_Work required:_
Copy the entries below verbatim, from the line containing "left shoulder: (136, 469, 8)" through the line containing "right wrist: (779, 495, -6)", including both of those lines.

_Material for this exercise:_
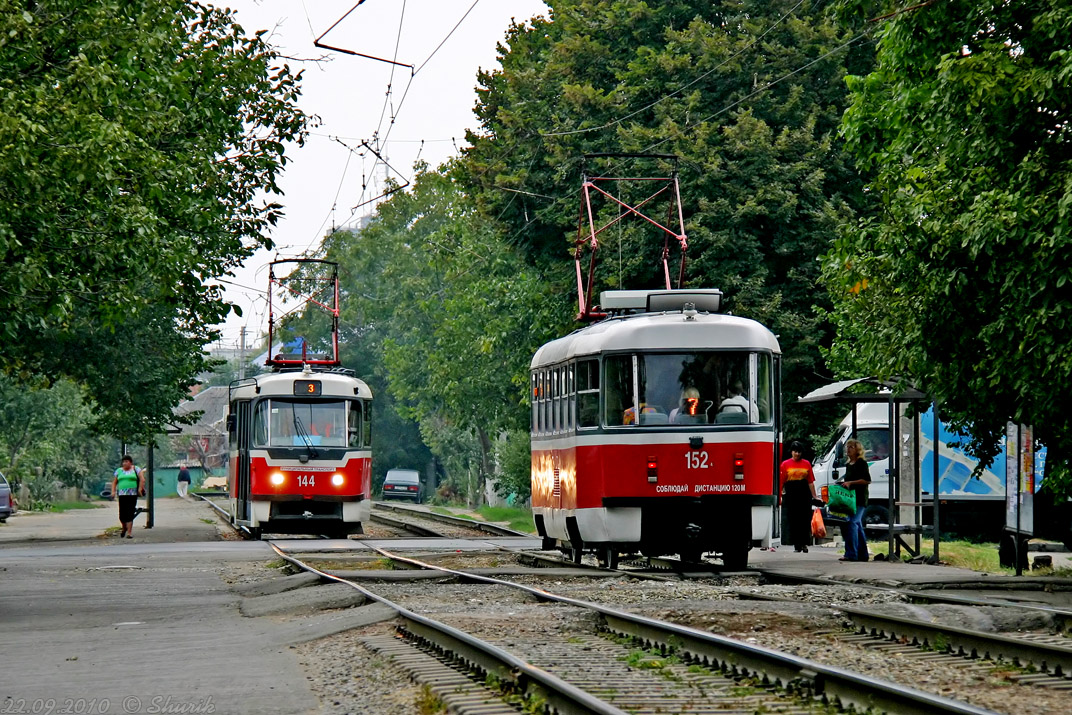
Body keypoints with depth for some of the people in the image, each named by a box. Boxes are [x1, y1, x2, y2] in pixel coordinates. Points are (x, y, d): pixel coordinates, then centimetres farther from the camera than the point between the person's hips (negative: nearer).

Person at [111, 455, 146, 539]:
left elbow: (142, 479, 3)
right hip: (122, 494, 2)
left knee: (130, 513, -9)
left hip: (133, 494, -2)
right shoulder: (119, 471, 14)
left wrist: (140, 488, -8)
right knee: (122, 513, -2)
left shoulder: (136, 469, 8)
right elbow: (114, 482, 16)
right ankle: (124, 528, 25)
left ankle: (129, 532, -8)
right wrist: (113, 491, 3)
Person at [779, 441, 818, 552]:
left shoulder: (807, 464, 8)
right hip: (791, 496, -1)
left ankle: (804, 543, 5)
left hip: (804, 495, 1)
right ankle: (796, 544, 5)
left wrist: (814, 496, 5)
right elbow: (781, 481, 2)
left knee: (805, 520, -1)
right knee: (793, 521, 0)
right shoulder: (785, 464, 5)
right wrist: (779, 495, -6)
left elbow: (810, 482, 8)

* * *

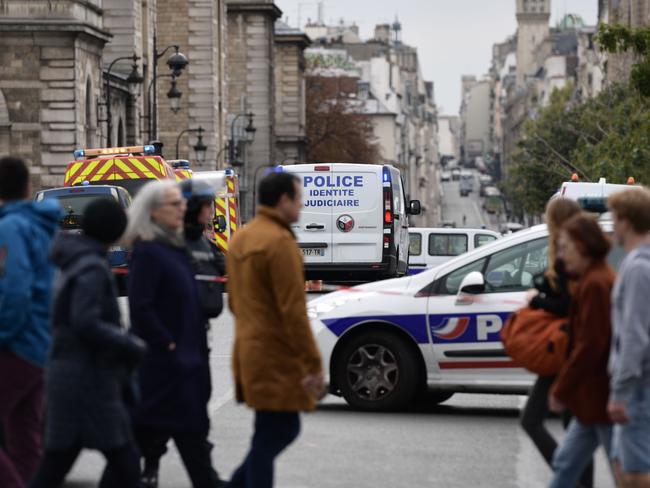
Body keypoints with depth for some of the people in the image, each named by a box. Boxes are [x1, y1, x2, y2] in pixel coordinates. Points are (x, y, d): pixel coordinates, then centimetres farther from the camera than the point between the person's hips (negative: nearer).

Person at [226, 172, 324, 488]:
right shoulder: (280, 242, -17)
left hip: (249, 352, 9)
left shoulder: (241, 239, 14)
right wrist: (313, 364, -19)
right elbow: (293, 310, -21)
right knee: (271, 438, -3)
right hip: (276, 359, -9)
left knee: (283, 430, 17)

---

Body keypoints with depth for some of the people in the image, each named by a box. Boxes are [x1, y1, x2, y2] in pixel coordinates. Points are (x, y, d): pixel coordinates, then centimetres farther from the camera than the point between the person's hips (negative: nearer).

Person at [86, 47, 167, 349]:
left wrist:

_Finished exercise:_
left shoulder: (136, 469, 8)
right elbow: (114, 482, 16)
right ankle: (124, 528, 25)
left ankle: (129, 532, -8)
right wrist: (113, 491, 3)
Person at [779, 441, 818, 552]:
left shoulder: (807, 464, 8)
right hip: (791, 496, -1)
left ankle: (804, 543, 5)
left hip: (804, 495, 1)
right ankle: (796, 544, 5)
left wrist: (814, 496, 5)
right elbow: (781, 481, 2)
left knee: (805, 520, -1)
right knee: (793, 521, 0)
right shoulder: (785, 464, 5)
right wrist: (779, 495, -6)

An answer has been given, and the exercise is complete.